> To do
Exact copy, no pictures: set down the lines from the one holding "per la pubblicazione, programmazione" through the final line of the records below.

◇ ◇ ◇ ◇ ◇ ◇ ◇

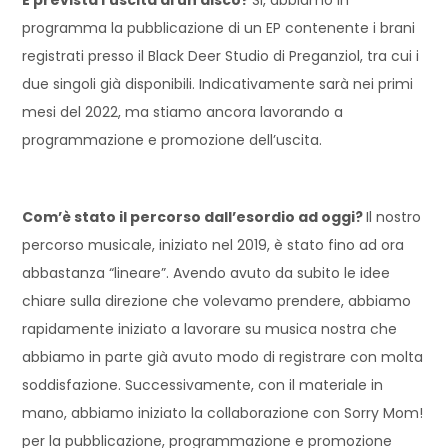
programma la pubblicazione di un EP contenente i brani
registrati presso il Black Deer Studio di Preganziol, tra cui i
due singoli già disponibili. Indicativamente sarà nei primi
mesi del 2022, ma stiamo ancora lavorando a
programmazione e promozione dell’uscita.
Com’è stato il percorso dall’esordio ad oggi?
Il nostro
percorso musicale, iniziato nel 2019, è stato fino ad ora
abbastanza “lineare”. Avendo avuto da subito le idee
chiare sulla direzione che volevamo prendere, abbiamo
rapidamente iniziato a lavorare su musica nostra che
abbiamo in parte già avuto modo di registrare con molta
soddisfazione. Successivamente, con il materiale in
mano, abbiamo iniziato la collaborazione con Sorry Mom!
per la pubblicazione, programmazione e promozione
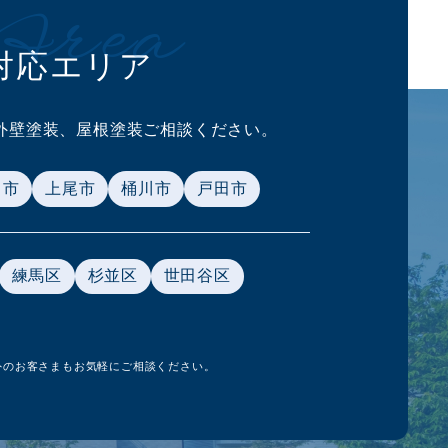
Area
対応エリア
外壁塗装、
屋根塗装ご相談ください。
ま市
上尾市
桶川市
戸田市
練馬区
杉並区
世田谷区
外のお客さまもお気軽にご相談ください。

◇ ◇ ◇ ◇ ◇ ◇ ◇

> Answer section
per la pubblicazione, programmazione e promozione
Area
対応エリア
外壁塗装、
屋根塗装ご相談ください。
ま市
上尾市
桶川市
戸田市
練馬区
杉並区
世田谷区
外のお客さまもお気軽にご相談ください。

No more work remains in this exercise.